**OBJECTIVE:**
Please update the article on the new book, starting at "USM History’s Professor’s" and ending at "former French colony.", so that every "Christian-Muslim" becomes "Muslim-Christian", and give that part again.

USM History’s Professor’s New Book Explores Legacy of Christian-Muslim Encounters in North Africa
Wed, 03/29/2023 - 10:43am | By: David Tisdale
In his new book Sacred Rivals: Catholic Missions and the Making of Islam in Nineteenth-Century France and Algeria (Oxford University Press), University of 51 Mississippi (USM) Assistant Professor of History Dr. Joseph Peterson examines the history of Christian-Muslim encounters, in particular those in the former French colony.
Sacred Rivals explores the ways Catholics talked about Islam in 19th-century France and colonial Algeria; about the complex position of Catholic missionaries in French Algeria, who were complicit with the empire's racism and violence, but who also sometimes had close and respectful relationships with Algerians; and about Algerian perspectives, how they themselves—the missionaries' students and converts—engaged with the French imperialists and missionaries, including resistance to imposition of French culture, politics and religious values.

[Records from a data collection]
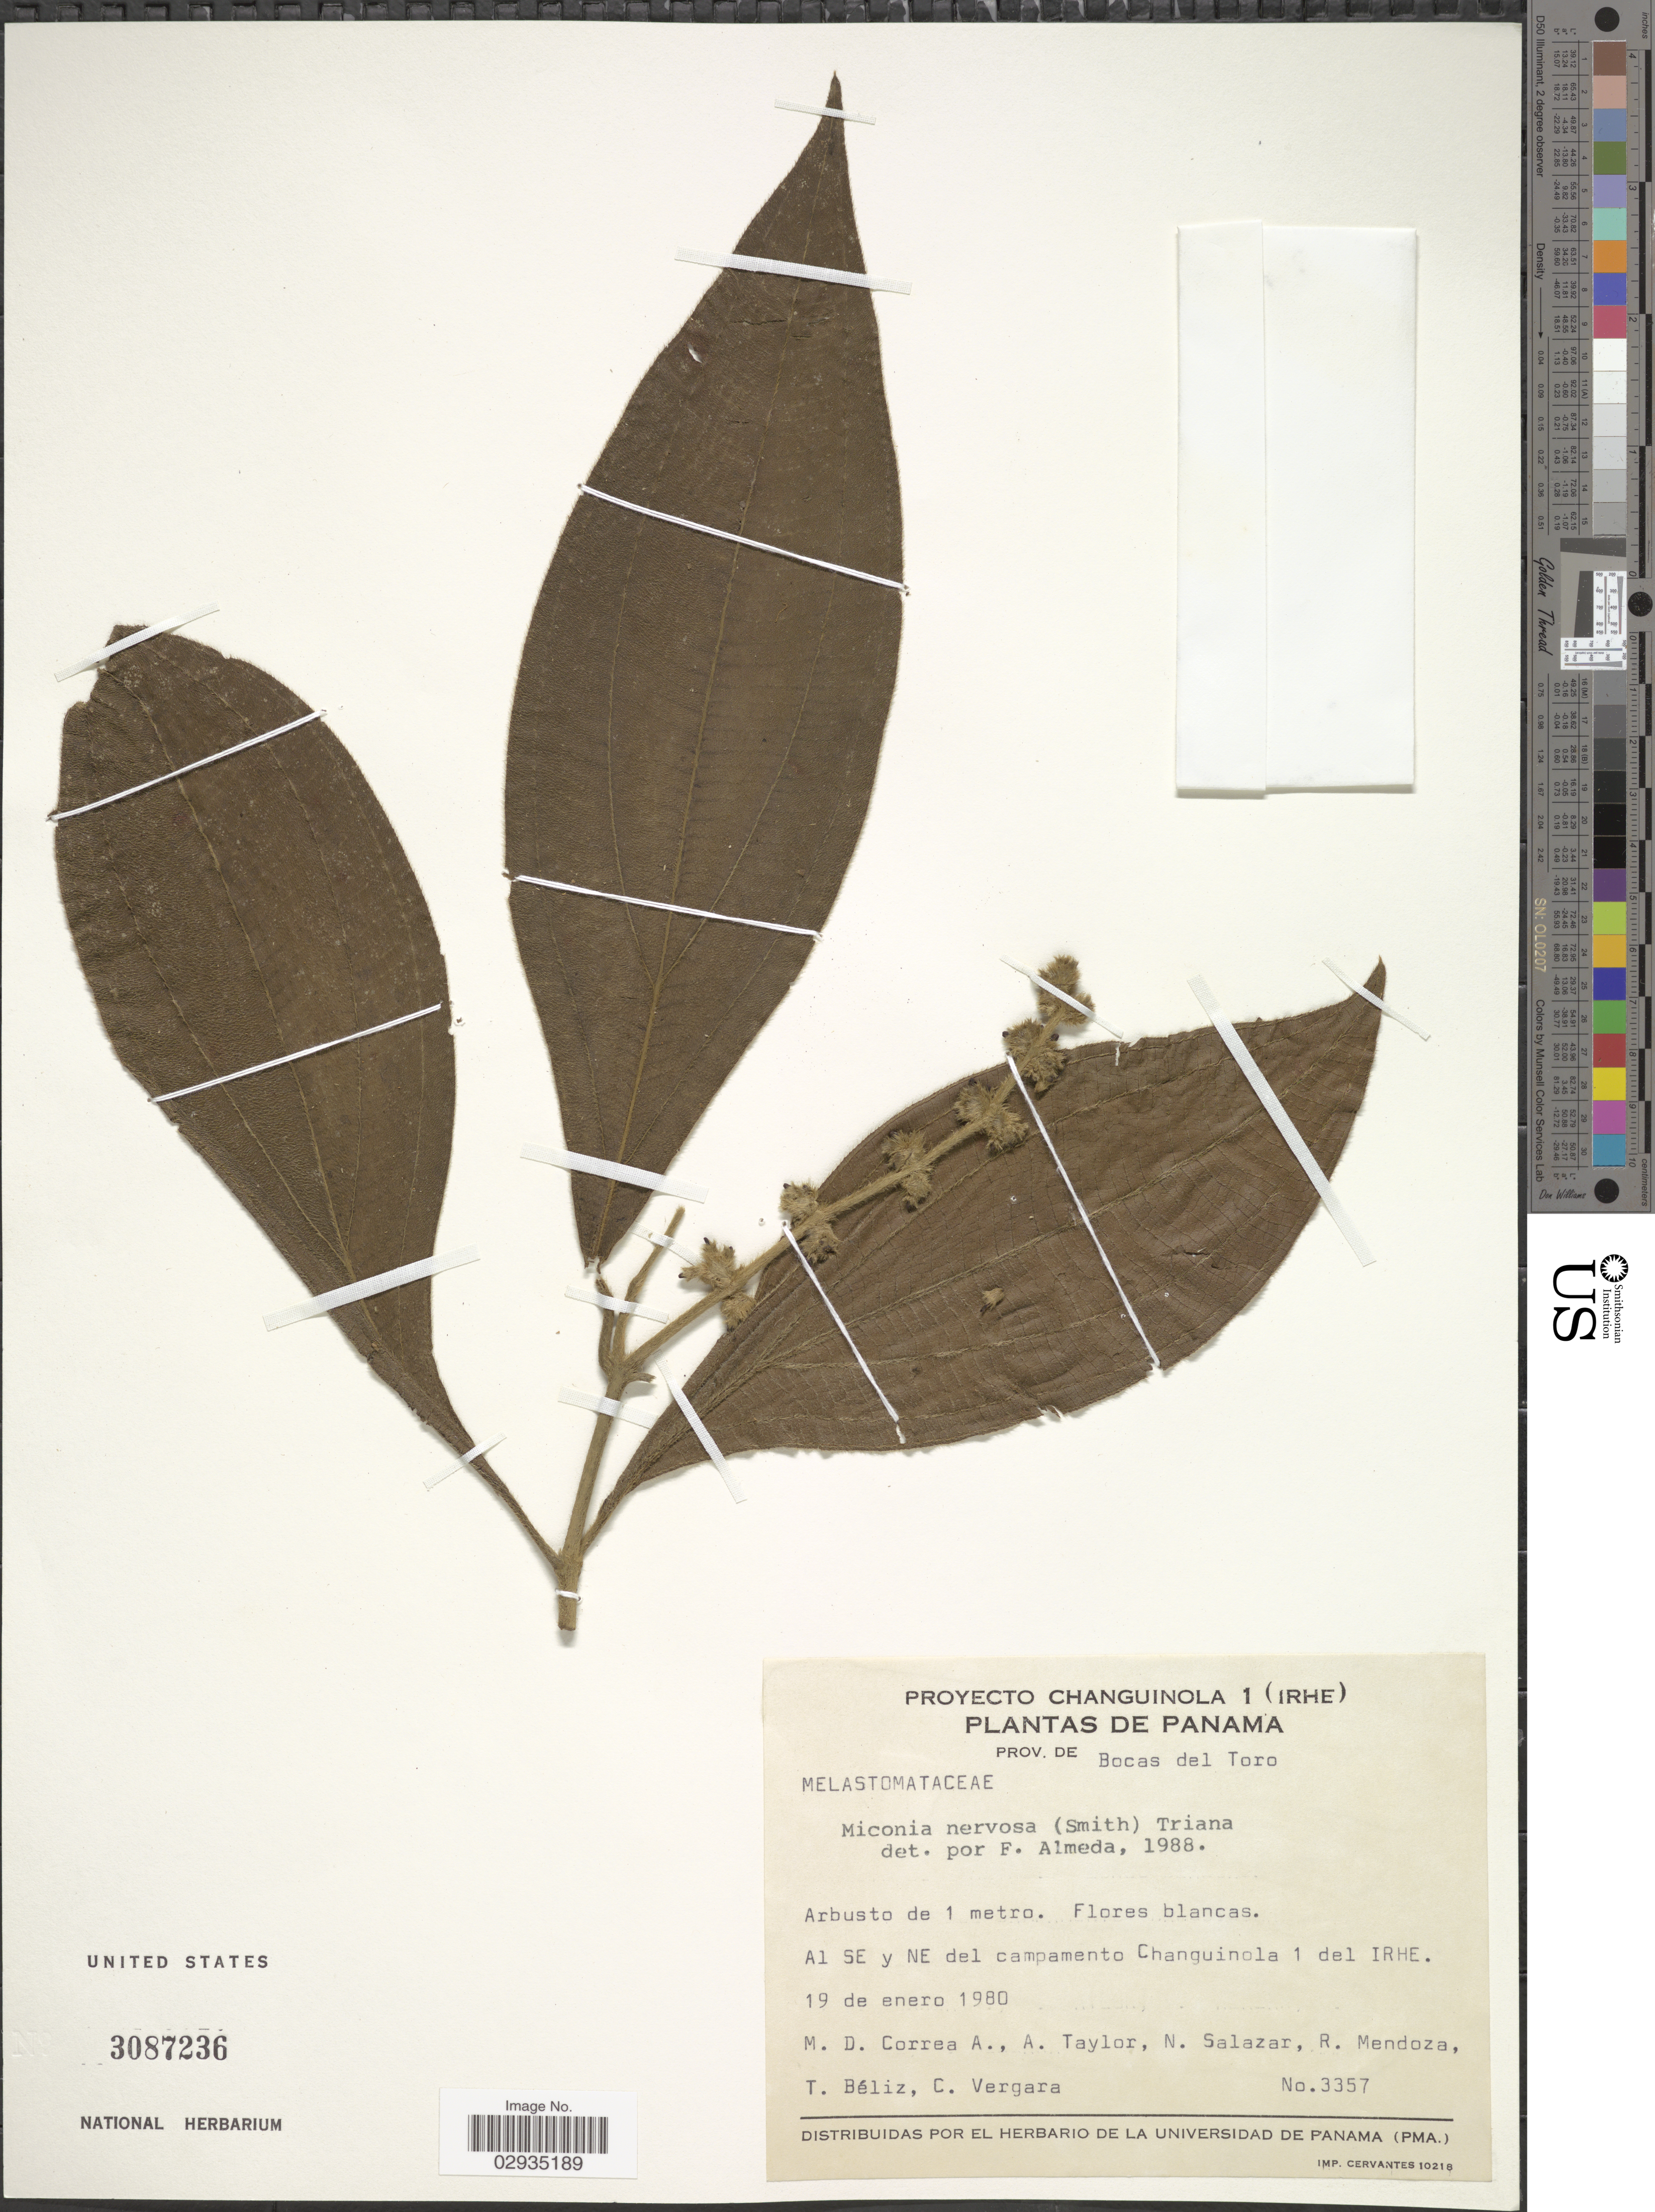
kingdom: Plantae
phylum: Tracheophyta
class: Magnoliopsida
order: Myrtales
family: Melastomataceae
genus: Miconia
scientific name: Miconia nervosa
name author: (Sm.) Triana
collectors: M. D. Corrêa-A., A. Taylor, N. Salazar, R. Mendoza & et al.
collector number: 3357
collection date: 1980-01-19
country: Panama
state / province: Bocas del Toro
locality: Al SE y NE del campamento Changuinola 1 del IRHE.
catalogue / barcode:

**RESPONSE FOR THIS EXERCISE:**
USM History’s Professor’s New Book Explores Legacy of Muslim-Christian Encounters in North Africa
Wed, 03/29/2023 - 10:43am | By: David Tisdale
In his new book Sacred Rivals: Catholic Missions and the Making of Islam in Nineteenth-Century France and Algeria (Oxford University Press), University of 51 Mississippi (USM) Assistant Professor of History Dr. Joseph Peterson examines the history of Muslim-Christian encounters, in particular those in the former French colony.